Eritrea’s literally called the North Korea of Africa and they’re celebrating 30 years of independence? Kinda ironic isn’t it.

Mike Williams September 2, 2023 - 7:36 pm

anyone else wondering what the global community is doing? Or is everyone just gonna look the other way while people are getting hurt.

Steven Harris September 3, 2023 - 3:10 am

Honestly not surprised. When you mix a repressive regime with a sensitive issue like asylum, things are bound to get ugly. But using live ammunition? That’s going too far.

John Smith September 3, 2023 - 3:57 am

Wow, this situation’s escalating pretty quickly. What’s the government’s long term plan to handle the asylum seekers? Sounds like a ticking time bomb to me.

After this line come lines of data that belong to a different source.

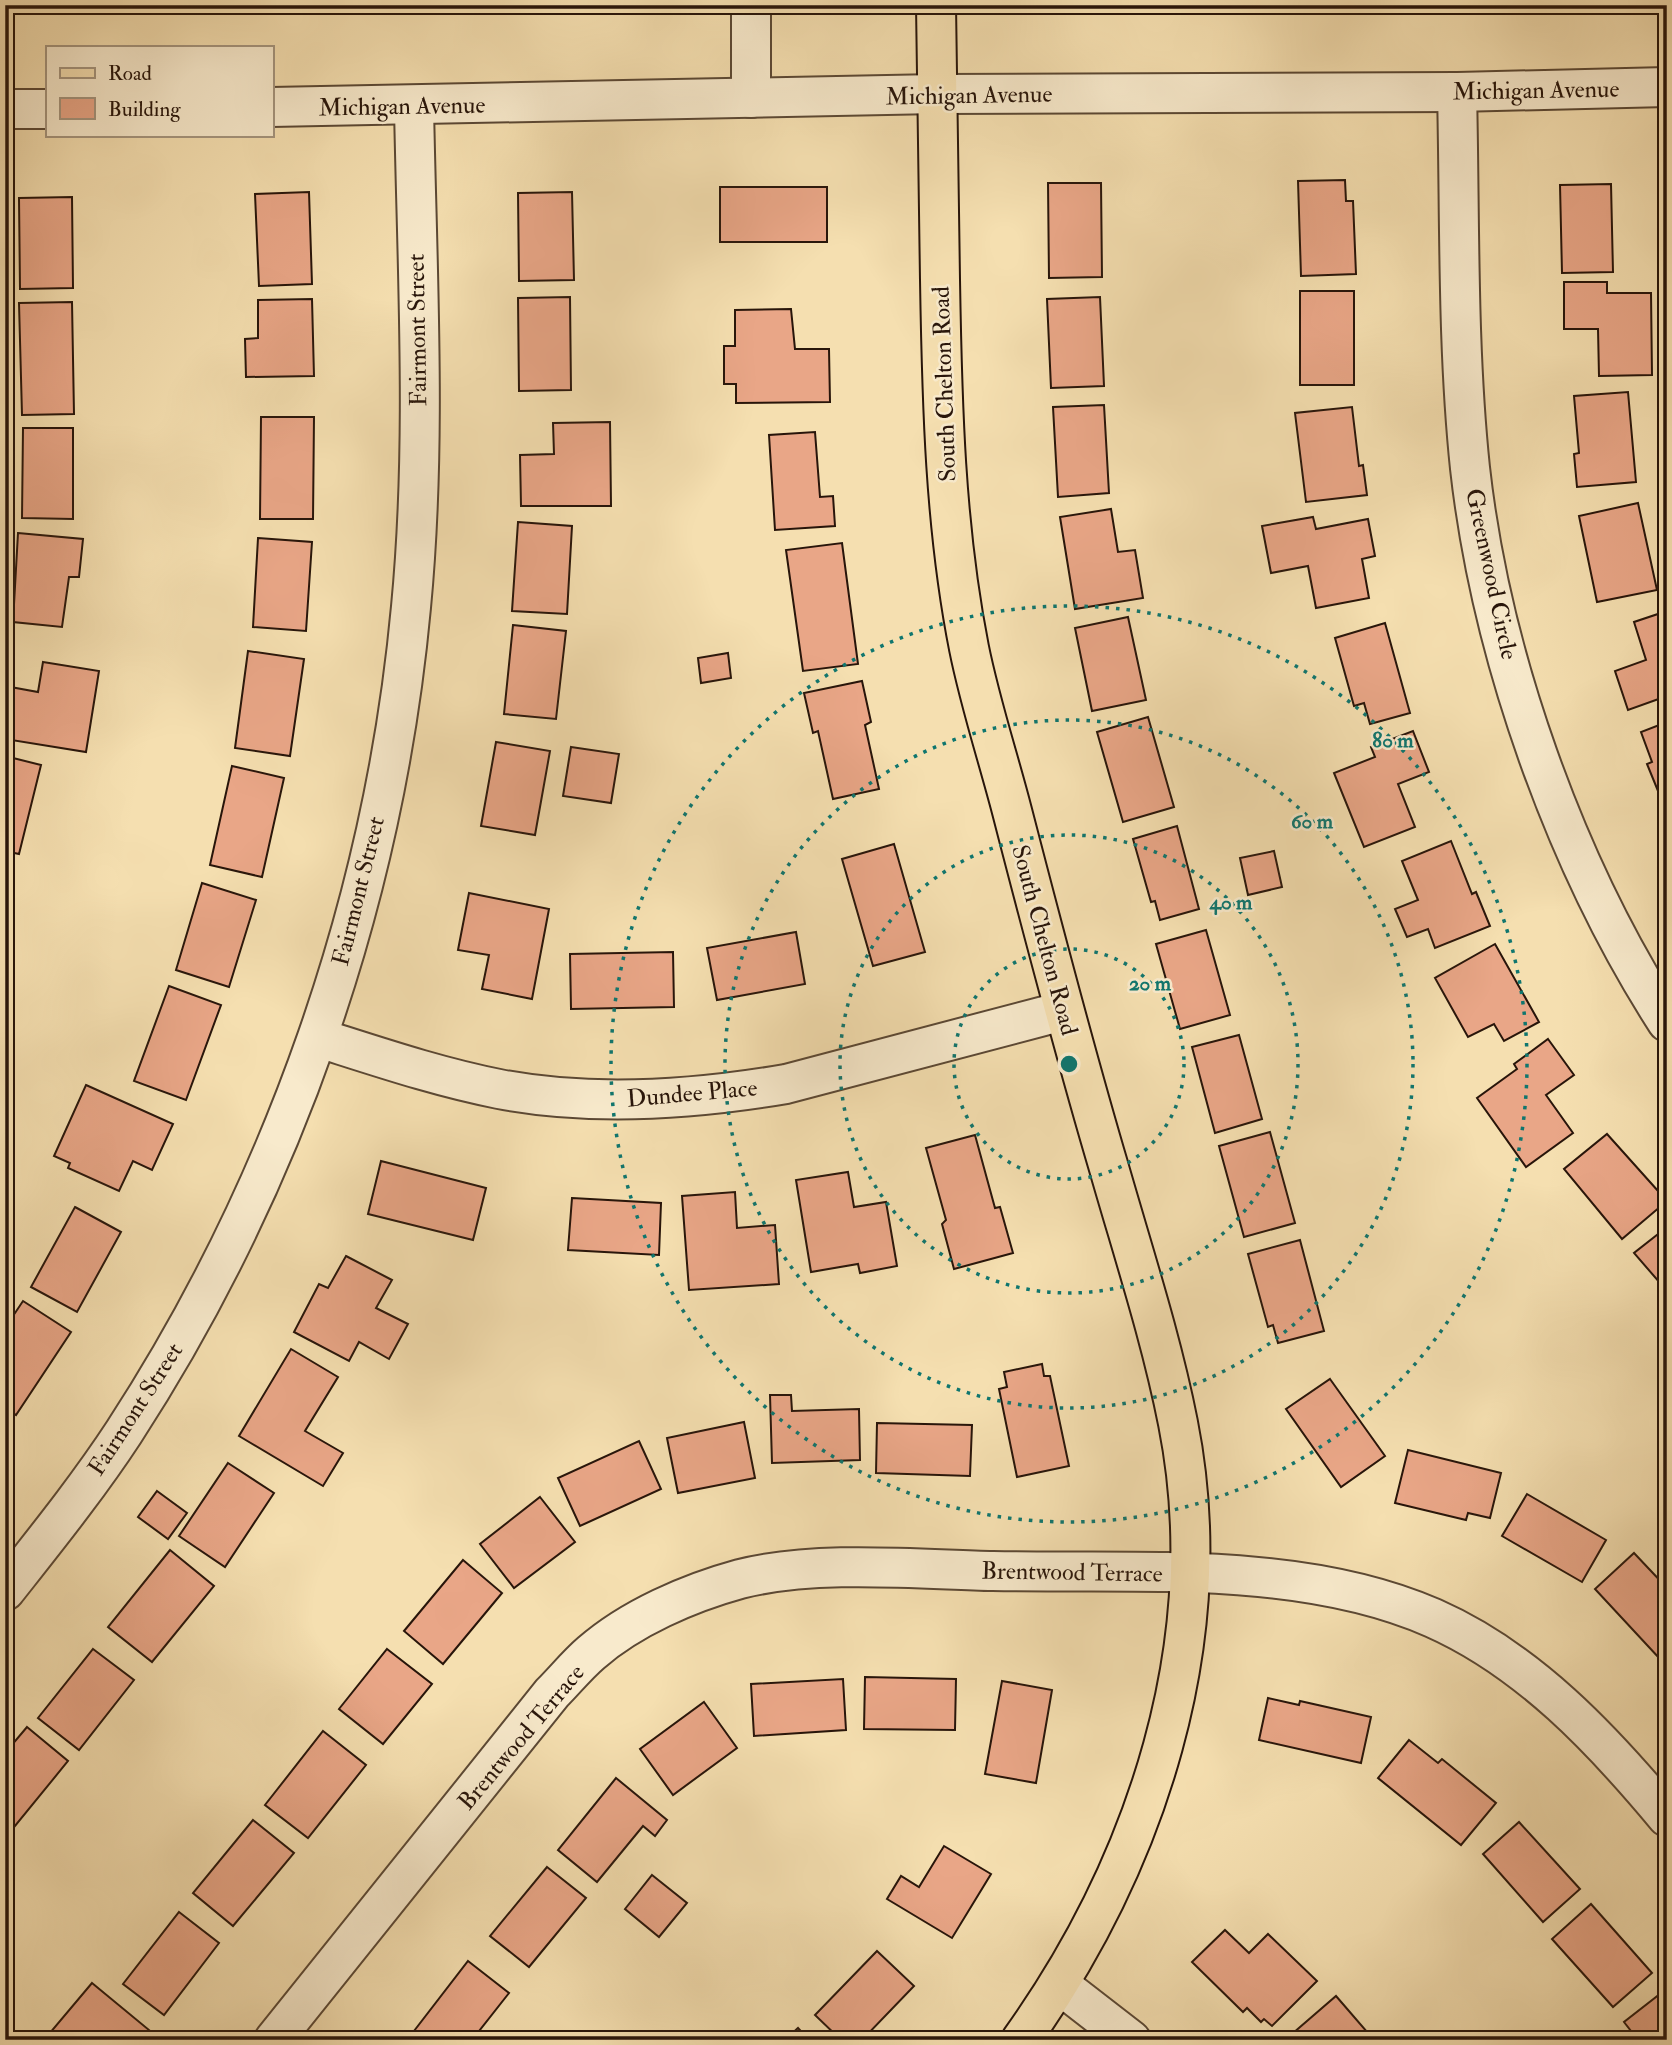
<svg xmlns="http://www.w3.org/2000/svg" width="1672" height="2045" font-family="'IM FELL Double Pica',serif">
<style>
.building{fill:#e9a687;stroke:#28150a;stroke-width:2}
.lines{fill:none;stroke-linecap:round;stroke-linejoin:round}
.minor-casing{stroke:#5b4834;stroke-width:42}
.major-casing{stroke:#28150a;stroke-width:42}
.minor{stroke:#f8eacc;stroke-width:38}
.major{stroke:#f5dfb0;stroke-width:38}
.ring{fill:none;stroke:#0f766e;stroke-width:3.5;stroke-dasharray:3.5 7}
.labels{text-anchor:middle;stroke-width:5;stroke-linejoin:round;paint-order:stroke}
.street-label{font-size:24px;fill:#28150a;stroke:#f8eacc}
.centre{fill:#0f766e;stroke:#f8eacc;stroke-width:3.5}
.ring-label{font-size:21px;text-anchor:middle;font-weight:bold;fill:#0f766e;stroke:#f8eacc;stroke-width:5;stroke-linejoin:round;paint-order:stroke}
</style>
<rect width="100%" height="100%" fill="#f5dfb0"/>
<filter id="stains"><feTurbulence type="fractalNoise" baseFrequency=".00286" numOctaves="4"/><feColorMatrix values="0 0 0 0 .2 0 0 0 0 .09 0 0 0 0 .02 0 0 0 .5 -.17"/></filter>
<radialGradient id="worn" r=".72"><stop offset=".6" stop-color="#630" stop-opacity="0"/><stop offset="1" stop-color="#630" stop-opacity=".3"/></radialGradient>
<!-- building -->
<g class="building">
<rect x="5" y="5" width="25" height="6"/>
<path d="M48 5H157V9L48 11Z"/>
<path d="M1345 180 1346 201H1353L1356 274 1301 276 1298 181Z"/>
<path d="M1048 183H1101L1102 277 1049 278Z"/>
<path d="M1611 184 1613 272 1562 273 1560 185Z"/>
<rect x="720" y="187" width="107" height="55"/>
<path d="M309 192 312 284 259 286 255 194Z"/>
<path d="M572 192 574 280 519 281 518 193Z"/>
<path d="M72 197 73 288 20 289 19 198Z"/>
<path d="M1564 282H1607V293H1651L1652 375 1599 376 1598 329H1564Z"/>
<rect x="1300" y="291" width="54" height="94"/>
<path d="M570 297 571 390 519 391 518 298Z"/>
<path d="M1100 297 1104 386 1051 388 1047 299Z"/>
<path d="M312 299 314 376 246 377 245 339 258 338V300Z"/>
<path d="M72 302 74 414 22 415 19 303Z"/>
<path d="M791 309 795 349H829L830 402 736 403V384H724V346H735V310Z"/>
<path d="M1628 392 1636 482 1577 487 1574 454 1579 453 1574 396Z"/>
<path d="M1104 405 1109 493 1058 497 1053 407Z"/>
<path d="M1352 407 1359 466 1363 465 1367 495 1306 502 1295 413Z"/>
<path d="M261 417H314L313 519H260Z"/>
<path d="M610 422 611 506H521L520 455 554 454 553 423Z"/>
<path d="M23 428H73V519L22 518Z"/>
<path d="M815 432 820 497 833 496 835 526 775 530 769 435Z"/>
<path d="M1638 503 1657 590 1597 602 1579 516Z"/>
<path d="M1111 509 1118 552 1135 550 1143 598 1075 609 1060 517Z"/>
<path d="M1313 517 1316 529 1368 519 1375 556 1362 559 1369 598 1316 608 1308 566 1271 573 1262 526Z"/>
<path d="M518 522 572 526 567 614 512 611Z"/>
<path d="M18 533 83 539 79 577H69L62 627 13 622Z"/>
<path d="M258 538 312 542 306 631 253 627Z"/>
<path d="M842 543 858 664 803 671 786 550Z"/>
<path d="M1667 611V696L1628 710 1615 671 1646 660 1634 622Z"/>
<path d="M1128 617 1146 700 1092 711 1075 628Z"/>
<path d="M1385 623 1410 713 1370 724 1364 703 1354 706 1335 638Z"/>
<path d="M513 625 566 631 556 719 504 714Z"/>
<path d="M248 651 304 659 290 756 235 748Z"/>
<path d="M728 653 731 678 701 683 698 658Z"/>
<path d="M43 662 99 671 86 752 5 739V686L38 692Z"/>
<path d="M862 681 871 722 865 725 879 789 833 799 818 731 813 733 804 693Z"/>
<path d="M1148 717 1174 807 1123 822 1097 732Z"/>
<path d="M1667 722V813L1647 764 1652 762 1641 732Z"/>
<path d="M1413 731 1429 772 1398 784 1415 827 1364 847 1334 773 1375 757 1371 747Z"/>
<path d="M496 742 550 751 535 835 481 826Z"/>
<path d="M571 747 619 754 611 803 563 796Z"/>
<path d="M5 756 41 765 19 854 5 851Z"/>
<path d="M232 766 284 778 262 877 210 865Z"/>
<path d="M1177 826 1199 909 1160 920 1155 901 1151 902 1133 839Z"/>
<path d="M1451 841 1472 894 1476 892 1490 926 1435 948 1428 929 1407 937 1395 909 1418 900 1402 861Z"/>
<path d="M894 844 925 952 873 966 842 859Z"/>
<path d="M1274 851 1282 887 1248 895 1240 858Z"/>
<path d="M202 883 256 900 229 987 176 970Z"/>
<path d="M469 893 549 909 532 999 482 989 489 955 458 950Z"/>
<path d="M1206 930 1230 1015 1180 1029 1156 944Z"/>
<path d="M796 932 805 984 717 1000 707 948Z"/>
<path d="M1495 944 1539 1022 1504 1041 1494 1024 1468 1037 1435 978Z"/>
<path d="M673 952 674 1007 571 1009 570 954Z"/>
<path d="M169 986 221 1005 186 1100 134 1081Z"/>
<path d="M1239 1035 1262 1119 1215 1133 1192 1047Z"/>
<path d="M1548 1039 1574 1075 1546 1095 1573 1133 1526 1167 1477 1098 1517 1069 1514 1064Z"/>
<path d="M86 1085 173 1124 152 1170 133 1161 119 1191 68 1168 70 1163 54 1156Z"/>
<path d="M1270 1132 1295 1223 1244 1237 1219 1146Z"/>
<path d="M1607 1134 1667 1201 1622 1239 1564 1169Z"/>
<path d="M975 1135 995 1208 1000 1207 1013 1253 954 1269 942 1224 946 1220 926 1148Z"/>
<path d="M381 1161 486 1188 473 1240 368 1214Z"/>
<path d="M848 1172 854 1207 886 1202 897 1266 860 1273 858 1264 811 1272 796 1180Z"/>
<path d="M735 1192 737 1228 775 1225 779 1284 689 1290 682 1196Z"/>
<path d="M572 1198 661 1203 659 1255 568 1250Z"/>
<path d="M75 1207 121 1232 77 1312 31 1287Z"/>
<path d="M1667 1227V1291L1634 1253Z"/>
<path d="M1300 1240 1324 1331 1278 1343 1273 1325 1268 1327 1248 1254Z"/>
<path d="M346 1256 392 1280 376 1308 408 1324 389 1359 359 1342 349 1361 294 1332 319 1284 328 1288Z"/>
<path d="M23 1301 71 1332 16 1415 5 1407V1328Z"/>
<path d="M291 1349 338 1377 305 1431 343 1453 323 1486 239 1436Z"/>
<path d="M1042 1364 1044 1376H1050L1069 1466 1017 1477 999 1389 1007 1387 1004 1372Z"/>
<path d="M1330 1379 1385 1456 1341 1487 1286 1409Z"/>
<path d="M770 1395H791L792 1411 859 1409 860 1460 772 1463Z"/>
<path d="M744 1422 755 1478 678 1493 667 1438Z"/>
<path d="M877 1423 972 1425 970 1476 876 1473Z"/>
<path d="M639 1441 661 1489 580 1526 558 1478Z"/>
<path d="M1408 1450 1501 1473 1490 1518 1468 1513 1466 1520 1395 1503Z"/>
<path d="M228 1463 274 1493 225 1567 179 1536Z"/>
<path d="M157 1491 187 1513 168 1539 138 1517Z"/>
<path d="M1527 1494 1606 1540 1582 1582 1502 1536Z"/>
<path d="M540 1497 575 1542 514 1588 480 1544Z"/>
<path d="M170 1550 214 1586 152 1662 108 1627Z"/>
<path d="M1634 1553 1667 1588V1652L1660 1659 1595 1589Z"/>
<path d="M463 1560 502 1593 443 1664 404 1631Z"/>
<path d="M93 1649 134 1680 79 1750 38 1718Z"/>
<path d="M387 1649 432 1684 383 1744 339 1709Z"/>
<path d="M865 1677 956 1679 955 1730 864 1729Z"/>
<path d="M843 1679 846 1730 754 1736 751 1684Z"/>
<path d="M1002 1681 1052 1690 1036 1783 985 1774Z"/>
<path d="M1268 1698 1299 1705 1300 1701 1371 1717 1361 1763 1259 1740Z"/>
<path d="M704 1702 737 1748 673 1795 640 1749Z"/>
<path d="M27 1727 68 1761 6 1837 5 1753Z"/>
<path d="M323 1731 366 1765 308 1838 265 1805Z"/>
<path d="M1409 1740 1438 1763 1442 1759 1496 1803 1461 1845 1378 1778Z"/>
<path d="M616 1778 667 1820 655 1836 643 1826 597 1882 558 1850Z"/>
<path d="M253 1820 294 1853 233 1926 193 1893Z"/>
<path d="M1519 1822 1580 1889 1543 1922 1483 1854Z"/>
<path d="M944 1846 991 1874 952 1938 887 1899 901 1876 919 1887Z"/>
<path d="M547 1867 586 1898 529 1967 490 1936Z"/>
<path d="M652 1875 687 1903 659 1937 625 1909Z"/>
<path d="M1591 1904 1652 1973 1613 2007 1552 1939Z"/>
<path d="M179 1912 219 1943 164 2015 123 1984Z"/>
<path d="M1225 1930 1249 1953 1268 1934 1317 1981 1272 2026 1264 2019 1261 2022 1247 2008 1243 2012 1192 1962Z"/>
<path d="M877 1951 914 1986 862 2040H841L815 2015Z"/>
<path d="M468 1961 509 1993 472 2040H426L414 2031Z"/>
<path d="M92 1983 149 2030 140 2040H44Z"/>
<path d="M1665 1990 1667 2040H1638L1624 2022Z"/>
<path d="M1336 1996 1374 2040H1285Z"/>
<path d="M798 2028 809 2040H785Z"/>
</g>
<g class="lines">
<!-- minor casing -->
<g class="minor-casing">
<g id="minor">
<path d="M751 5V98"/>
<path d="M1457 92C1460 217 1457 344 1470 468 1491 655 1565 864 1667 1022"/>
<path d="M271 107 937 94 1457 92 1667 87"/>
<path d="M5 109H47"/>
<path d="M319 1038C379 1057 438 1077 499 1089 593 1107 692 1100 786 1084L1063 1011"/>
<path d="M5 1591C46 1539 88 1487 124 1432 284 1186 384 899 411 607 427 441 417 272 414 106"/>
<path d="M1060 1985 1131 2040"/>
<path d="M274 2040 552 1693C565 1680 577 1665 591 1653 631 1618 689 1593 740 1579 815 1560 915 1569 993 1571 1134 1574 1301 1560 1433 1618 1528 1660 1602 1739 1667 1817"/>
</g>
</g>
<!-- major casing -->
<g class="major-casing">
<path id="major" d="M936 5C937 97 939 188 940 280 942 403 945 527 969 648 980 703 998 757 1012 811 1043 931 1074 1050 1109 1168 1133 1252 1161 1337 1178 1423 1221 1640 1147 1863 1021 2040"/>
</g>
<!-- minor -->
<use href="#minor" class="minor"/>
<!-- major -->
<use href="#major" class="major"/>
</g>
<!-- distance rings -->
<g class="ring">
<circle cx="1069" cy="1064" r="115"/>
<circle cx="1069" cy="1064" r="229"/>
<circle cx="1069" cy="1064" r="344"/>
<circle cx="1069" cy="1064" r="458"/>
</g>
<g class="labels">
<!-- street labels -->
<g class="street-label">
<text transform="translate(1536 90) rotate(-1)" y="8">Michigan Avenue</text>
<text transform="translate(969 95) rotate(-1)" y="8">Michigan Avenue</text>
<text transform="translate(402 106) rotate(-1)" y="8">Michigan Avenue</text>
<text transform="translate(417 330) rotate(-91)" y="8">Fairmont Street</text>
<text transform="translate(944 384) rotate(-92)" y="8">South Chelton Road</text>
<text transform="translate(1492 574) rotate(78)" y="8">Greenwood Circle</text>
<text transform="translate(358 891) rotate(-76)" y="8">Fairmont Street</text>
<text transform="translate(1045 940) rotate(75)" y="8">South Chelton Road</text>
<text transform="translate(692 1093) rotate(-5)" y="8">Dundee Place</text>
<text transform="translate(135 1409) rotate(-57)" y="8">Fairmont Street</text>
<text transform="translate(1072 1572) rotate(1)" y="8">Brentwood Terrace</text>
<text transform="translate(521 1737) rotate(-50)" y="8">Brentwood Terrace</text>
</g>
</g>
<circle cx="1069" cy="1064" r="10" class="centre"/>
<g class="ring-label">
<text x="1393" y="747">80 m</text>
<text x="1312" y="828">60 m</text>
<text x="1231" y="909">40 m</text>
<text x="1150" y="990">20 m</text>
</g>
<!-- margin -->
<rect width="1672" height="2045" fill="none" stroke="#f5dfb0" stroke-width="28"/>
<rect x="7" y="7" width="1658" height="2031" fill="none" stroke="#28150a" stroke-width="3.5"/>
<rect x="14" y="14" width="1644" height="2017" fill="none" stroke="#28150a" stroke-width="2"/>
<!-- legend -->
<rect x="46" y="46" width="228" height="91" fill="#f8eacc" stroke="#a5957e" stroke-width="2"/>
<rect x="60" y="68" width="35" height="10" fill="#f5dfb0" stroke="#a5957e" stroke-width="2"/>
<text x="108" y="80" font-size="21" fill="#28150a">Road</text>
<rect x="60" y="98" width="35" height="21" fill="#e9a687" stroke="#a5957e" stroke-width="2"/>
<text x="108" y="116" font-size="21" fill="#28150a">Building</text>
<rect width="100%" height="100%" filter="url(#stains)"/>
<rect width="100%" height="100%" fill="url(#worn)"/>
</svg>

Emily Johnson September 3, 2023 - 4:45 am

Can’t believe the police had to use live ammo. Are there no non-lethal ways to handle protestors anymore? smh

Rachel Green September 3, 2023 - 9:41 am

i always thought Tel Aviv was a chill place, never expected to hear about violent protests there. what’s happening to the world?

Linda Miller September 3, 2023 - 10:07 am

The conditions these Eritreans are fleeing from sound absolutely horrific. Lifetime military conscription? It’s like modern slavery.